* **To do**:
Return all lines from the listing below that include the word "SilkS".

* **Dataset records**:
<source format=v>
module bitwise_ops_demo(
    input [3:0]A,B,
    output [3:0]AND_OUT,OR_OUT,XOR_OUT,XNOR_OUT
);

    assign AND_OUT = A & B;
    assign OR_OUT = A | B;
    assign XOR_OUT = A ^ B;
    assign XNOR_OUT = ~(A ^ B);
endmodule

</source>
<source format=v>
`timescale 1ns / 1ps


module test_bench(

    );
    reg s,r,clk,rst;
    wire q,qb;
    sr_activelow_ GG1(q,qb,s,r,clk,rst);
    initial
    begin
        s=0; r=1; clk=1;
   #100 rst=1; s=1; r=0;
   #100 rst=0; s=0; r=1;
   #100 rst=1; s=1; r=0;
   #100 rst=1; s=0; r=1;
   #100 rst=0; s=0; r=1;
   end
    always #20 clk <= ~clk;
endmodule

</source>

...

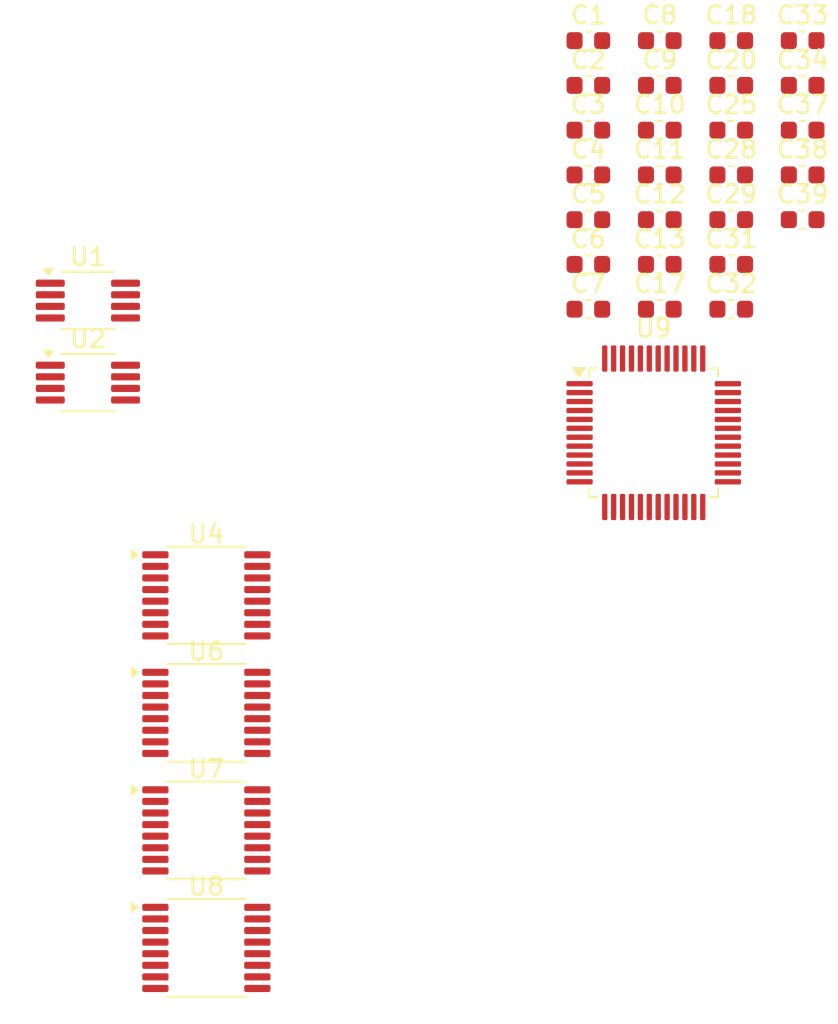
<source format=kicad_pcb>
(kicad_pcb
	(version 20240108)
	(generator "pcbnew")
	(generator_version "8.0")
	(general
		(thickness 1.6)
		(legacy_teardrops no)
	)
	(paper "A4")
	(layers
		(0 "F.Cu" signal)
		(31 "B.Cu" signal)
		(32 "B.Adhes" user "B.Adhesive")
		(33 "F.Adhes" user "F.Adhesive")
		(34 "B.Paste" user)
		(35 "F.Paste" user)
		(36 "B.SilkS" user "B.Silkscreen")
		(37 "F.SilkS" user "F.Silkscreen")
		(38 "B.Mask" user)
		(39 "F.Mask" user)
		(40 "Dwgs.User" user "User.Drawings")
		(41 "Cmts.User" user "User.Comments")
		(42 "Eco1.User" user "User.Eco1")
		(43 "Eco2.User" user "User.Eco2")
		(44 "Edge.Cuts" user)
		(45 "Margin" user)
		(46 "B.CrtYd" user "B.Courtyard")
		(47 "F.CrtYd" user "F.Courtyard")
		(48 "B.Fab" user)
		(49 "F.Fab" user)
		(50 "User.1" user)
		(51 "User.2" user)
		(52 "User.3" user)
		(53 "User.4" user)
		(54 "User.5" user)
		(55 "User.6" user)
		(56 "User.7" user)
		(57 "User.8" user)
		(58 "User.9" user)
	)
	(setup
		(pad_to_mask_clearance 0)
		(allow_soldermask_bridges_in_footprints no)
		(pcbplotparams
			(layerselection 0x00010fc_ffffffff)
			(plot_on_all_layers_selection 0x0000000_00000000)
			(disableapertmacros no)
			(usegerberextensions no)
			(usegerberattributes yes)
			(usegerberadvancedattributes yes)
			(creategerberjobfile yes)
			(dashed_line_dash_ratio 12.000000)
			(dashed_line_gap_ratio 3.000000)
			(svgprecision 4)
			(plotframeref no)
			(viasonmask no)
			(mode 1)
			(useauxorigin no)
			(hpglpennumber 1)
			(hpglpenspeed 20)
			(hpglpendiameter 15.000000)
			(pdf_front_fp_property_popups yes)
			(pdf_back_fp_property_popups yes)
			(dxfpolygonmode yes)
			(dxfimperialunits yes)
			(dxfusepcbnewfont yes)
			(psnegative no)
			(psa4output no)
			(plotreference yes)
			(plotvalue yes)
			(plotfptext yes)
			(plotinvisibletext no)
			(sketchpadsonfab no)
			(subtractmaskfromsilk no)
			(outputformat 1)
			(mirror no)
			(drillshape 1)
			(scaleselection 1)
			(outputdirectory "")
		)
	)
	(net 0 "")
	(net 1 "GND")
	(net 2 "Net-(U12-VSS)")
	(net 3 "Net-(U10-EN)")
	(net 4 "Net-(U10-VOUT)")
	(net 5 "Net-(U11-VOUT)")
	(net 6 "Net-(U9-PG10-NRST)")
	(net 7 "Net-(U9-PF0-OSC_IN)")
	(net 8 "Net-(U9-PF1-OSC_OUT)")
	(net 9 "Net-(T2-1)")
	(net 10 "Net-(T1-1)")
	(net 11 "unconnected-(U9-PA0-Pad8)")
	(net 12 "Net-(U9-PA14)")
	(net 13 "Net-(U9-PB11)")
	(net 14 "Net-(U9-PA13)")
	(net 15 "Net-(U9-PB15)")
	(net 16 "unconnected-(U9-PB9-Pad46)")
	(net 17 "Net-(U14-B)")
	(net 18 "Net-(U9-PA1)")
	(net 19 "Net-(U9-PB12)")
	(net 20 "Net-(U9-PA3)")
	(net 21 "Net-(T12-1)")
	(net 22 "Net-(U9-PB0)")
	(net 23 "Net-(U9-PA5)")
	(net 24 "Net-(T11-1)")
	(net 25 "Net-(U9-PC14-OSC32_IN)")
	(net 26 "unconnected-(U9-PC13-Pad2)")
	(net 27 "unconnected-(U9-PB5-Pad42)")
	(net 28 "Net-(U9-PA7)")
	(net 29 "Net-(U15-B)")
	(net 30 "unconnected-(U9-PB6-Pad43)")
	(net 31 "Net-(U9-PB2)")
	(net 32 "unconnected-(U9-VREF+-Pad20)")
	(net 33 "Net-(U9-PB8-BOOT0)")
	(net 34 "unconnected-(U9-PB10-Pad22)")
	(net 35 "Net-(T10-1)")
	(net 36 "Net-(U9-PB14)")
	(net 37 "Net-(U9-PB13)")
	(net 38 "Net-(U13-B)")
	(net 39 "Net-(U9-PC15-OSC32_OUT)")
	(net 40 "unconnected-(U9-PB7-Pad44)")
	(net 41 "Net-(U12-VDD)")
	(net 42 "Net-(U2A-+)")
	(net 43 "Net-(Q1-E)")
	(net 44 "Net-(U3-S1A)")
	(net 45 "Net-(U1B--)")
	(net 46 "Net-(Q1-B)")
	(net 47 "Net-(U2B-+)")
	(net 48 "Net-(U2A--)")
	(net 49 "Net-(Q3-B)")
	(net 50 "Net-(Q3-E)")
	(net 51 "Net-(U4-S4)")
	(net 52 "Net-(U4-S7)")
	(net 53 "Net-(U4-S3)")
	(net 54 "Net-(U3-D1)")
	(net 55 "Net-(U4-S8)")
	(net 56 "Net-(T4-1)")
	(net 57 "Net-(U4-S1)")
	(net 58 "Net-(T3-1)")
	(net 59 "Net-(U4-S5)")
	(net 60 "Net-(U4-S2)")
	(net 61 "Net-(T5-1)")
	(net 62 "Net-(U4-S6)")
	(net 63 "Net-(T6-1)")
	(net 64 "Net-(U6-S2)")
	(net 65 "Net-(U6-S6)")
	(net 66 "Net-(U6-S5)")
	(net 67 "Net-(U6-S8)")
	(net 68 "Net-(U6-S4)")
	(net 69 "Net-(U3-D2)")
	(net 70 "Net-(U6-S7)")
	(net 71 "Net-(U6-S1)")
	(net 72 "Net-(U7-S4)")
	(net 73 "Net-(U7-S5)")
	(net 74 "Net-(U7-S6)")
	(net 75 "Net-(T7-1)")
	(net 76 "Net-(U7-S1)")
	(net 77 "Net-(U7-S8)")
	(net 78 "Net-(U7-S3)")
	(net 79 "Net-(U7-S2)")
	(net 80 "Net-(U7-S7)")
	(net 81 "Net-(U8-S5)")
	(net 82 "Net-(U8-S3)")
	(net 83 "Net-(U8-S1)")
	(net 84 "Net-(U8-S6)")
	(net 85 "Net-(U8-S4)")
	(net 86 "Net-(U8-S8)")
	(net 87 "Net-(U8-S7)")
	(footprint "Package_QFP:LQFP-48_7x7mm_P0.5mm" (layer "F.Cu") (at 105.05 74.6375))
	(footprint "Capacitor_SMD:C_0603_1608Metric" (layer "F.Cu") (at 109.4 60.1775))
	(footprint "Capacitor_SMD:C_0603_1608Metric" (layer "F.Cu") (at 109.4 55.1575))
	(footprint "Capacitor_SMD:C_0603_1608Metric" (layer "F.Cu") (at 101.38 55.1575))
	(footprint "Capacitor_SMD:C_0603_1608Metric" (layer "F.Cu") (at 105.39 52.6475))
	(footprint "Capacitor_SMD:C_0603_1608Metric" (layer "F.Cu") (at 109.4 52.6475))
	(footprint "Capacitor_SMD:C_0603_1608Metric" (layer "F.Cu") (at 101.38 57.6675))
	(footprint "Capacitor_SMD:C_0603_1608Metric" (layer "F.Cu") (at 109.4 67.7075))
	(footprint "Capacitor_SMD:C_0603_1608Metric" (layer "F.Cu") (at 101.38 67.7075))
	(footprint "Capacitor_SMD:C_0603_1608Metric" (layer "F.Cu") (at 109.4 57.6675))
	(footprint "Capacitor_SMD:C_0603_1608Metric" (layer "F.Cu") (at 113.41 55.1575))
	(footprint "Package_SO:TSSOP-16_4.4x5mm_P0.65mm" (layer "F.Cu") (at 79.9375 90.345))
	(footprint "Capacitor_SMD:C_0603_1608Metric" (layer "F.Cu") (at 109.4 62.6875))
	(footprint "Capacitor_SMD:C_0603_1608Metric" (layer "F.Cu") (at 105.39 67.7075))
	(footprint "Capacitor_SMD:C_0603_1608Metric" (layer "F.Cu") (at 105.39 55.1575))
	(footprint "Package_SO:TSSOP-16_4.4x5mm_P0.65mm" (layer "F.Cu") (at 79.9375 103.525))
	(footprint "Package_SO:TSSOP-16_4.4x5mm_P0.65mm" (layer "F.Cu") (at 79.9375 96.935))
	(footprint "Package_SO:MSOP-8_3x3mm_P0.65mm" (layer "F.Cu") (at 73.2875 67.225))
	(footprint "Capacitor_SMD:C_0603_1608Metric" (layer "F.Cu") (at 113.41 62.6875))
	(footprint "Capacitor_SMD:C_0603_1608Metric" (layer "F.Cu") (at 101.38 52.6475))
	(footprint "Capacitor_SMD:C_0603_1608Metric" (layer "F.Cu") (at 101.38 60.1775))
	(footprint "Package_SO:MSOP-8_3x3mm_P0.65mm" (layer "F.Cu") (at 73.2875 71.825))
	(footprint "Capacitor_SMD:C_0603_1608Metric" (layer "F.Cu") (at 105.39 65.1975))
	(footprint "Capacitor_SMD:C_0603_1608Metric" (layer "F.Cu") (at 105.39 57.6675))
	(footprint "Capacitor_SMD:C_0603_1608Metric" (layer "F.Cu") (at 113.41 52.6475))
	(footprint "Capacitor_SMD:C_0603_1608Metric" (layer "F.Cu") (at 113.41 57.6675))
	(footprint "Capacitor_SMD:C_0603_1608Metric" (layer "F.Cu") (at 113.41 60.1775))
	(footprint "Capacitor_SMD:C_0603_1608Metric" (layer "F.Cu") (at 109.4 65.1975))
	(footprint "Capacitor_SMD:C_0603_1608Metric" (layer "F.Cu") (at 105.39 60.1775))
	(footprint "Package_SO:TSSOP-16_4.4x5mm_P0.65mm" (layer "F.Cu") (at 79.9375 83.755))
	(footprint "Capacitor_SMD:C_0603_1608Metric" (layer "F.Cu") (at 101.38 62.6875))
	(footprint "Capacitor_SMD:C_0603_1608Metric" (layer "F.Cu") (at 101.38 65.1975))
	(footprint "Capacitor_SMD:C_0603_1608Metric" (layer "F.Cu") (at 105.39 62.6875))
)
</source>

* **Reply**:
		(36 "B.SilkS" user "B.Silkscreen")
		(37 "F.SilkS" user "F.Silkscreen")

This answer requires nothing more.